In general, these rulings have been viewed with a partisan perspective. Republicans tend to applaud the decisions while Democrats take issue with them.

Yet the perspective of a conservative columnist from Orange County, Calif., seems to have hit the mark perfectly.

Joel Kotkin makes clear that both Republicans and Democrats have their billionaire donors who receive preferential access and are able to promote policies they advocate for personal or corporate advancement. He demonstrates how their millions help create an insidious climate that threatens much of what we hold dear in our democracy. He points to the dangers of placing so much power in the hands of a wealthy oligarchy. Kotkin says the oligarchs "are dominating the electoral map in ways that have not been seen at least since the abuses of the Nixon years." He sees the actions of the Supreme Court as having emboldened the wealthy.

Kotkin also goes back to the Founding Fathers to illustrate the dangers he sees in the direction we are heading. He quotes both James Madison and Thomas Jefferson and highlights their concerns about too much property being concentrated in the hands of a few.
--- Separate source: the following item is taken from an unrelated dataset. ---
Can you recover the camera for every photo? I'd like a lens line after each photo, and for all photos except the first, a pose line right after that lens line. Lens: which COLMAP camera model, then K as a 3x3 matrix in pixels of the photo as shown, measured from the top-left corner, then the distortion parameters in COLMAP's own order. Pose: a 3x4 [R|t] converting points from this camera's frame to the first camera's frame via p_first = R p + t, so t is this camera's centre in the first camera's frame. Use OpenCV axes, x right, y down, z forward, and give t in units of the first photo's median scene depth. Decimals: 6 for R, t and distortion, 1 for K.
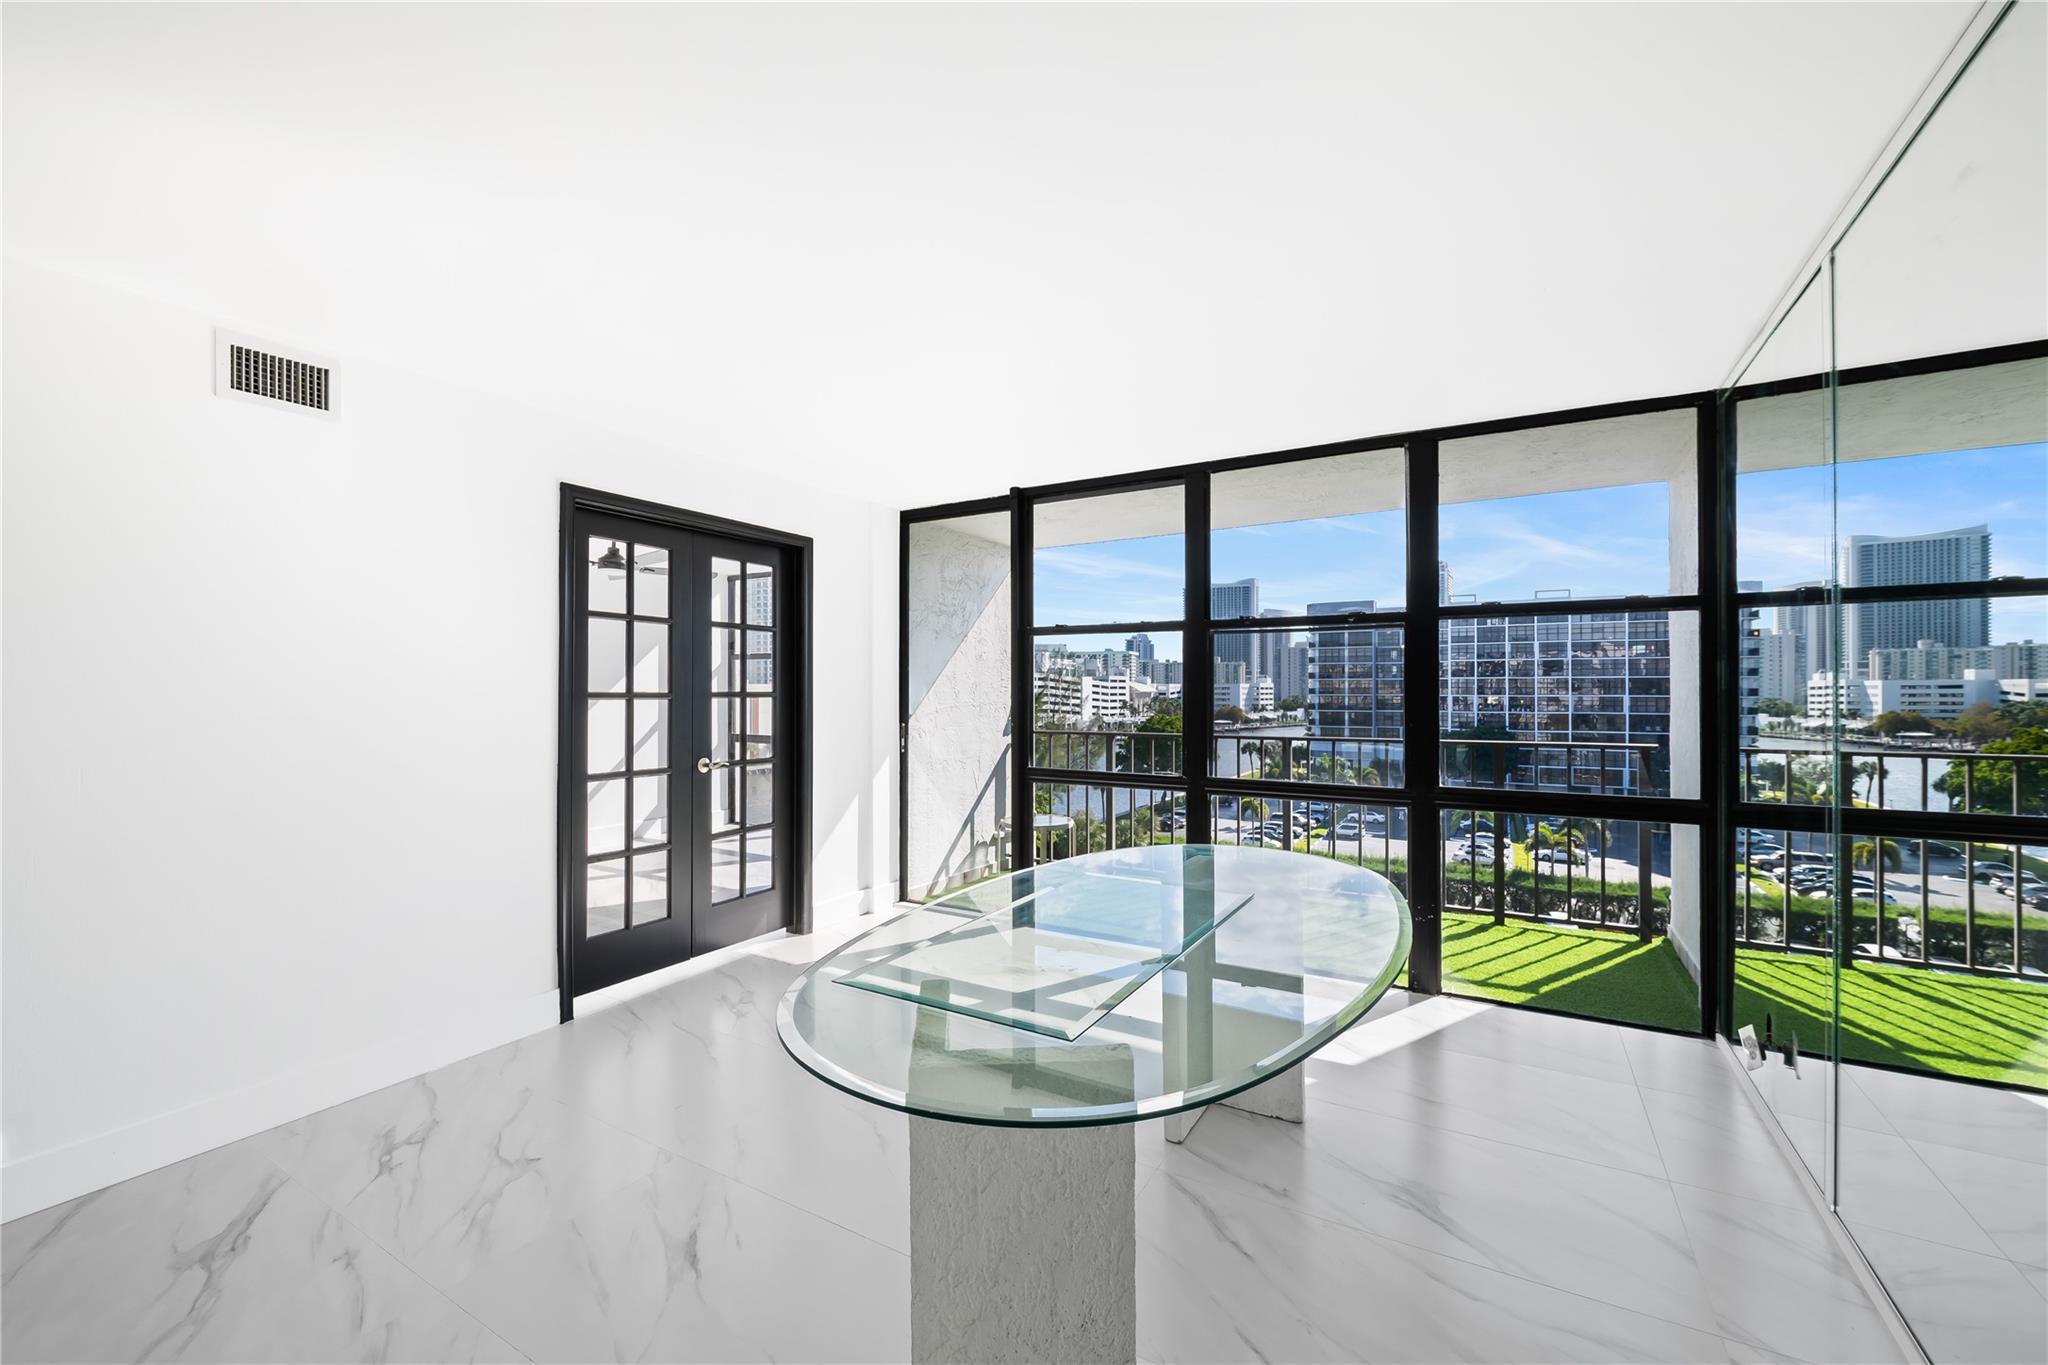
lens RADIAL K [[808.7, 0, 1029.7], [0, 808.7, 693.9], [0, 0, 1]] dist [-0.008137, -0.000719]
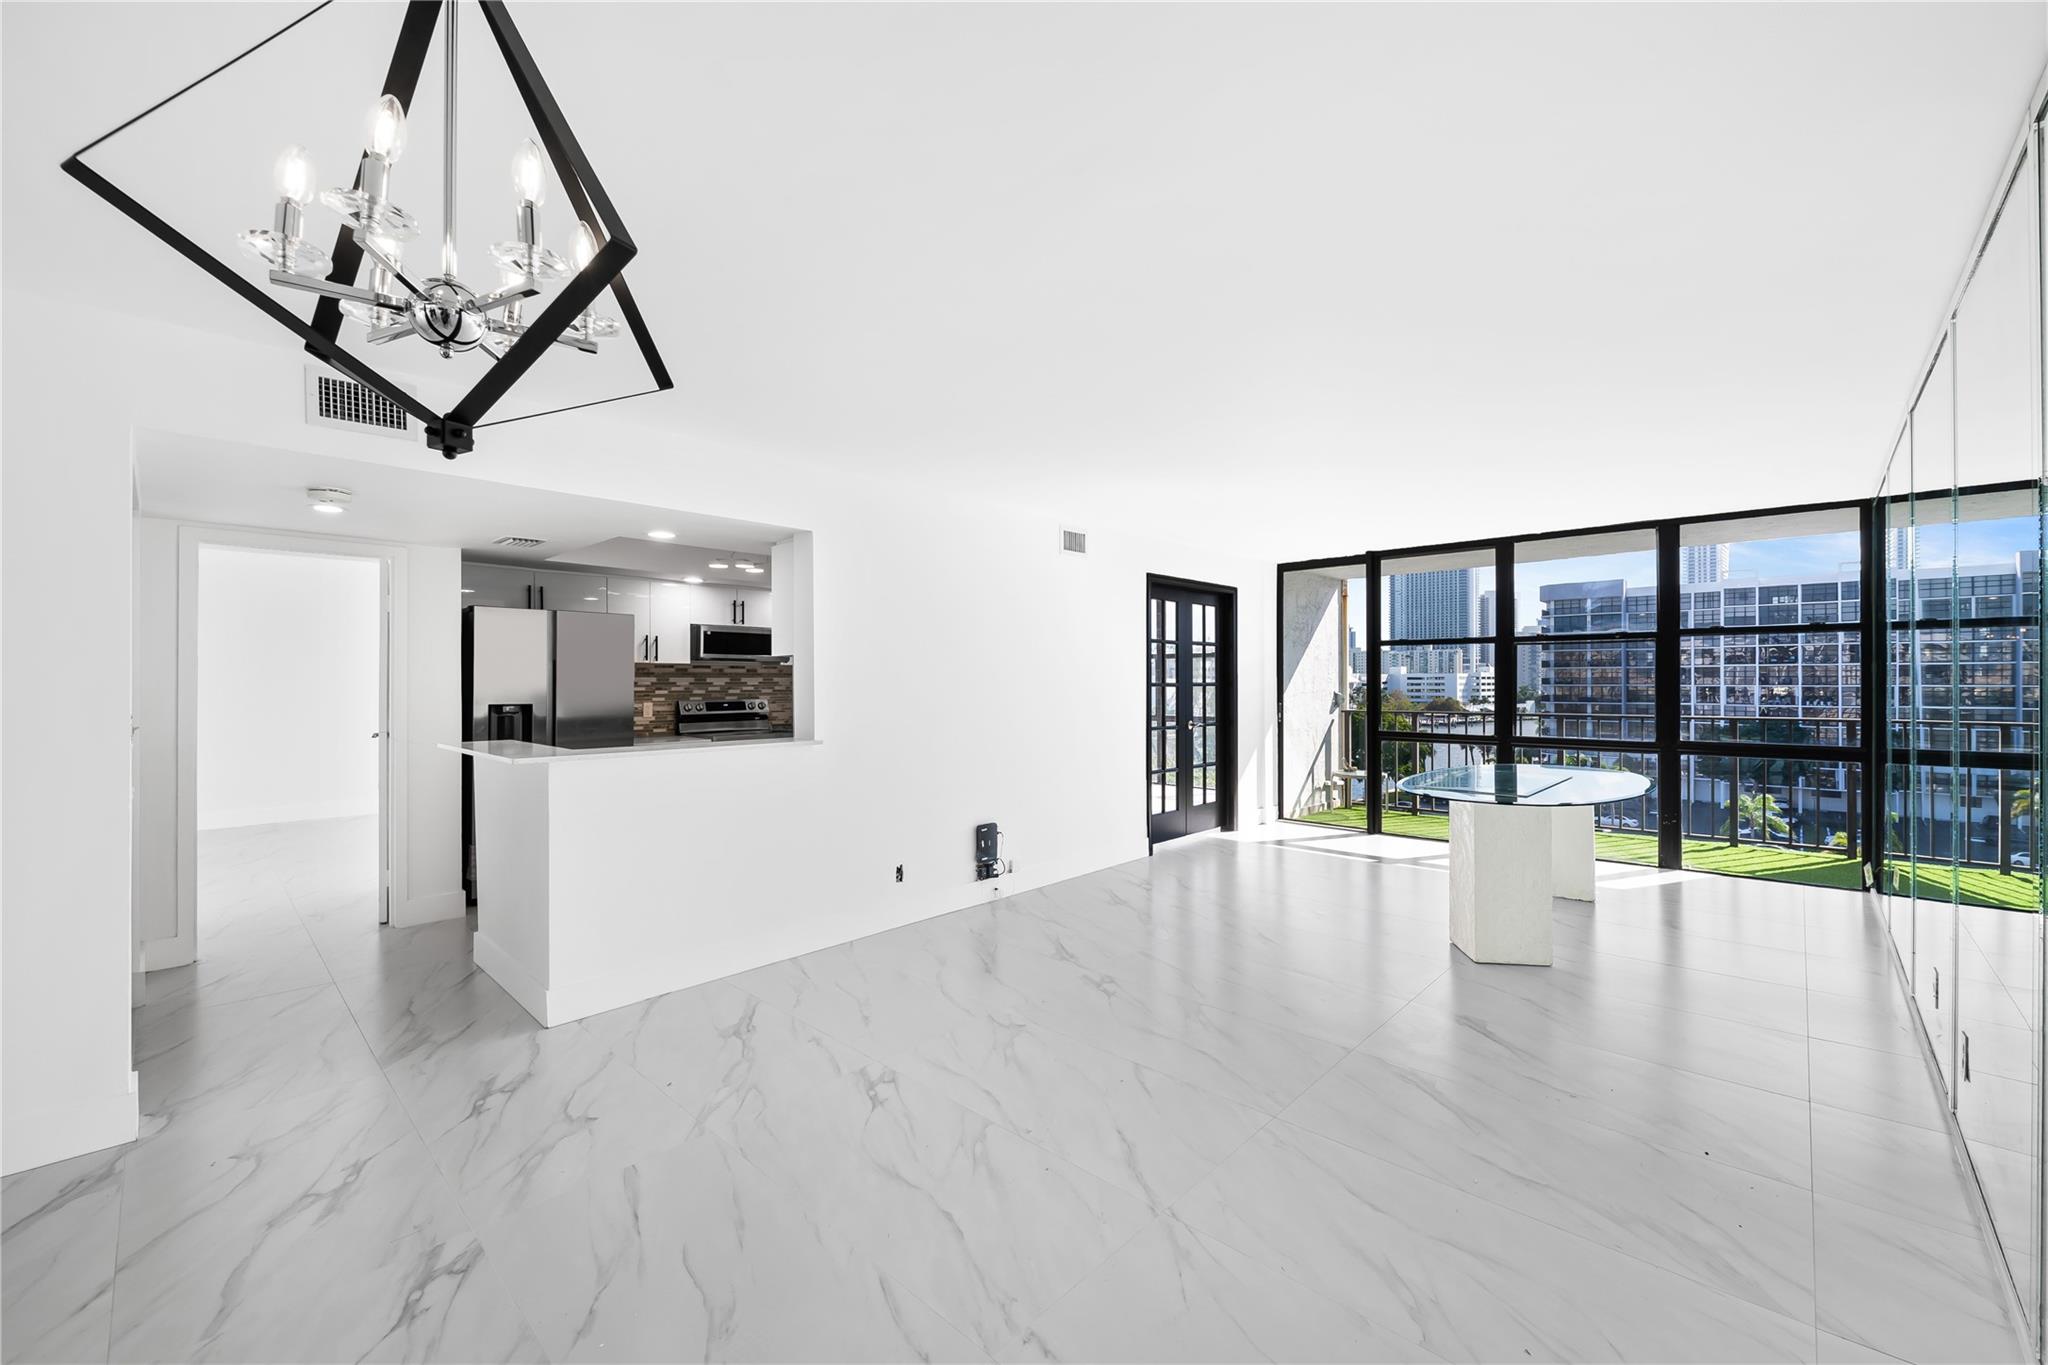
lens RADIAL K [[808.7, 0, 1020.6], [0, 808.7, 690.6], [0, 0, 1]] dist [-0.008137, -0.000719]
pose [[0.971455, 0.001253, -0.237220, -0.241004], [0.000562, 0.999971, 0.007583, 0.000541], [0.237223, -0.007499, 0.971426, -0.535500]]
He also quotes Supreme Court Justice Louis Brandeis: "We can have democracy in this country, or we can have great wealth concentrated in the hands of a few, but we can't have both." For Kotkin, if we continue on our present course, "our politics will continue to devolve like those of Rome in the late Republic, undermining the last vestiges of citizen-based politics."

My own view for limiting the influence of money and power in politics lies in public financing of political campaigns. I know this is not a popular view, but it could help create a level playing field for candidates. Members of Congress would no longer need to spend the vast majority of their time between elections fundraising. It could also help reduce the length of campaigns and limit the number of TV ads.

Genuine equal time coverage of candidates on TV and meaningful candidate debates could also contribute to more sensible campaigns. Negative and deceptive campaign advertising could be a thing of the past. We may not be able to control the Supreme Court, but we can change the way we conduct our campaigns.

For what it's worth, I continue to check the box on my income tax form to direct $3 to finance presidential elections.